Afin de normaliser les relations entre Kigali et Paris, Emmanuel Macron a offert au Rwanda de Paul Kagame les clefs de la Francophonie. Une décision reçue avec perplexité, tant le ressentiment de Kagame vis-à-vis de la France est explosif et tant le Rwanda apparaît en opposition aux valeurs démocratiques défendues par les membres de l’OIF.
Louise Mushikiwabo, ministre rwandaise des Affaires étrangères, a été portée le 12 octobre à la tête de l’Organisation internationale de la francophonie (OIF) pour un mandat de quatre ans. Un choix, couronnant le 17e sommet de la francophonie dans la capitale arménienne, qui n’est pas passé inaperçu, notamment parce que celui-ci a été encouragé par la France.
Une décision d’Emmanuel Macron qui, dès son annonce fin mai à la suite d’une rencontre avec son homologue Rwandais à Paris, avait suscité des interrogations chez certains spécialistes de l’Afrique. Un soutien de l’Élysée qui, poussé à son terme, a provoqué de vives critiques tant au sein-même de l’OIF que de la classe politique française.
※ ※ ※
- CONSIGNE A: Affichez toutes les rangées ci-dessous qui contiennent la chaîne « BRINDES », en tenant compte de la casse.
※ ※ ※
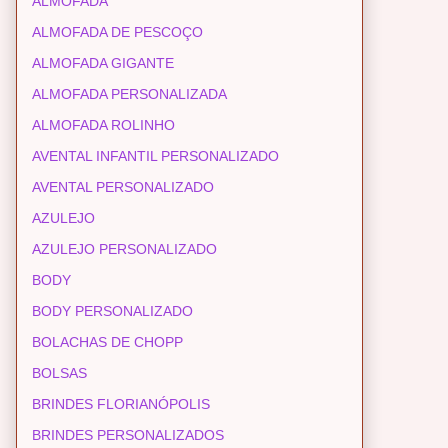
ALMOFADA
ALMOFADA DE PESCOÇO
ALMOFADA GIGANTE
ALMOFADA PERSONALIZADA
ALMOFADA ROLINHO
AVENTAL INFANTIL PERSONALIZADO
AVENTAL PERSONALIZADO
AZULEJO
AZULEJO PERSONALIZADO
BODY
BODY PERSONALIZADO
BOLACHAS DE CHOPP
BOLSAS
BRINDES FLORIANÓPOLIS
BRINDES PERSONALIZADOS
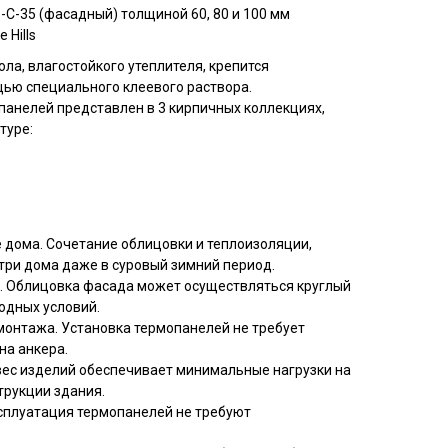
С-35 (фасадный) толщиной 60, 80 и 100 мм
 Hills
ла, влагостойкого утеплителя, крепится
ью специального клеевого раствора.
панелей представлен в 3 кирпичных коллекциях,
туре:
 дома. Сочетание облицовки и теплоизоляции,
три дома даже в суровый зимний период.
. Облицовка фасада может осуществляться круглый
годных условий.
монтажа. Установка термопанелей не требует
на анкера.
вес изделий обеспечивает минимальные нагрузки на
трукции здания.
сплуатация термопанелей не требуют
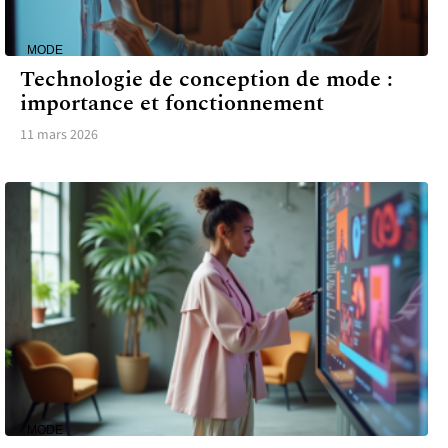
MODE
Technologie de conception de mode :
importance et fonctionnement
11 mars 2026
MODE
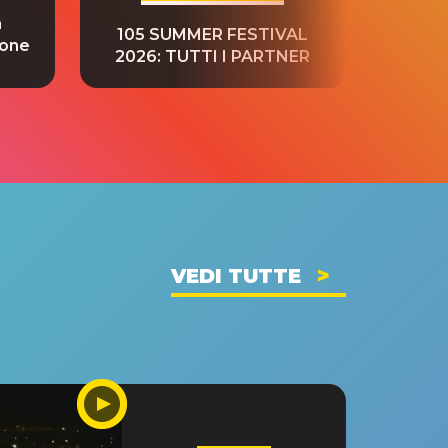
a
“S
105 SUMMER FESTIVAL
ione
tradu
2026: TUTTI I PARTNER
VEDI TUTTE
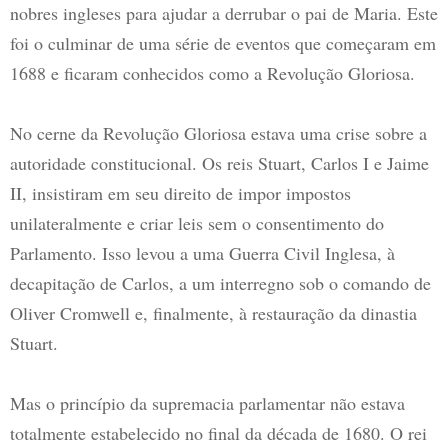
nobres ingleses para ajudar a derrubar o pai de Maria. Este
foi o culminar de uma série de eventos que começaram em
1688 e ficaram conhecidos como a Revolução Gloriosa.
No cerne da Revolução Gloriosa estava uma crise sobre a
autoridade constitucional. Os reis Stuart, Carlos I e Jaime
II, insistiram em seu direito de impor impostos
unilateralmente e criar leis sem o consentimento do
Parlamento. Isso levou a uma Guerra Civil Inglesa, à
decapitação de Carlos, a um interregno sob o comando de
Oliver Cromwell e, finalmente, à restauração da dinastia
Stuart.
Mas o princípio da supremacia parlamentar não estava
totalmente estabelecido no final da década de 1680. O rei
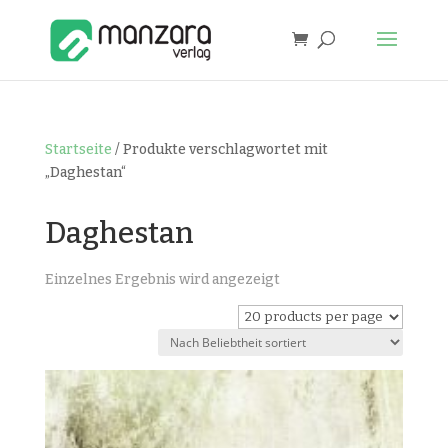
Startseite
/ Produkte verschlagwortet mit
„Daghestan“
Daghestan
Einzelnes Ergebnis wird angezeigt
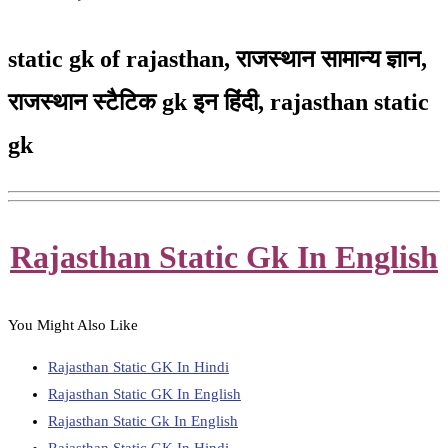
static gk of rajasthan,
राजस्थान सामान्य ज्ञान,
राजस्थान स्टैटिक gk इन हिंदी, rajasthan static
gk
Rajasthan Static Gk In English
You Might Also Like
Rajasthan Static GK In Hindi
Rajasthan Static GK In English
Rajasthan Static Gk In English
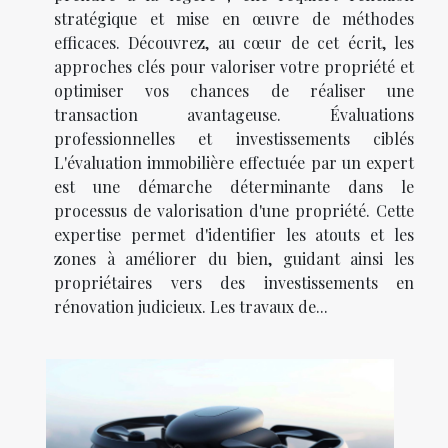
stratégique et mise en œuvre de méthodes
efficaces. Découvrez, au cœur de cet écrit, les
approches clés pour valoriser votre propriété et
optimiser vos chances de réaliser une
transaction avantageuse. Évaluations
professionnelles et investissements ciblés
L'évaluation immobilière effectuée par un expert
est une démarche déterminante dans le
processus de valorisation d'une propriété. Cette
expertise permet d'identifier les atouts et les
zones à améliorer du bien, guidant ainsi les
propriétaires vers des investissements en
rénovation judicieux. Les travaux de...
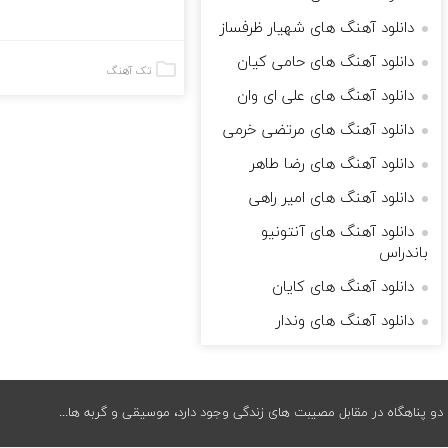
دانلود آهنگ های شهیار ظرفساز
دانلود آهنگ های حامی کیان
تک آهنگ
دانلود آهنگ های علی ای وان
دانلود آهنگ های مرتضی خرمی
دانلود آهنگ های رضا طاهر
دانلود آهنگ های امیر راهی
دانلود آهنگ های آنتونیو
باندراس
دانلود آهنگ های کایان
دانلود آهنگ های وندار
دو پناهگاه در مقابل مصیبت های زندگی وجود دارد، موسیقی و گربه ها...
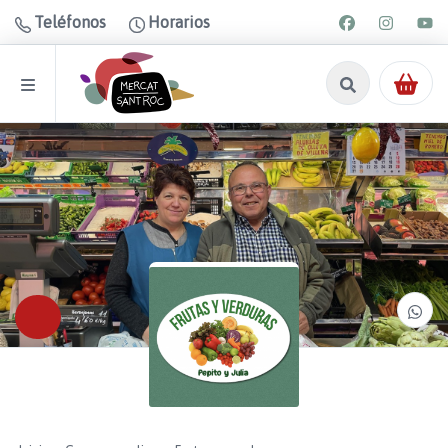
Teléfonos
Horarios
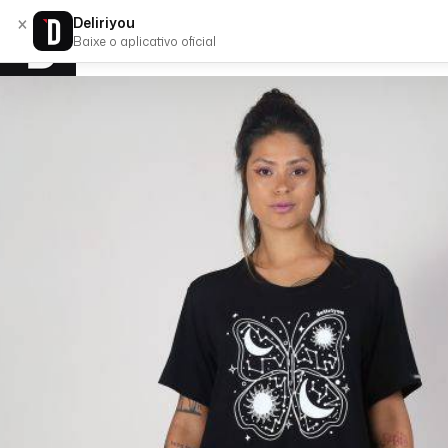
×
Deliriyou
Baixe o aplicativo oficial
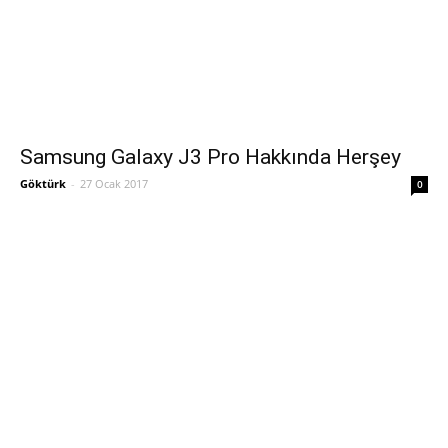
Samsung Galaxy J3 Pro Hakkında Herşey
Göktürk
-
27 Ocak 2017
0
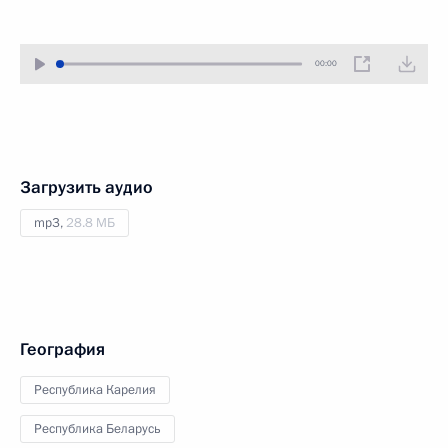
00:00
Загрузить аудио
mp3,
28.8 МБ
География
Республика Карелия
Республика Беларусь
※ ※ ※
- CONSIGNE B: Extrayez du texte sur l'élection de Louise Mushikiwabo à la tête de l'OIF le segment qui va de « Une décision d’Emmanuel » jusqu'à « classe politique française. » inclus.

- RÉPONSE ATTENDUE A:
BRINDES FLORIANÓPOLIS
BRINDES PERSONALIZADOS

- RÉPONSE ATTENDUE B:
Une décision d’Emmanuel Macron qui, dès son annonce fin mai à la suite d’une rencontre avec son homologue Rwandais à Paris, avait suscité des interrogations chez certains spécialistes de l’Afrique. Un soutien de l’Élysée qui, poussé à son terme, a provoqué de vives critiques tant au sein-même de l’OIF que de la classe politique française.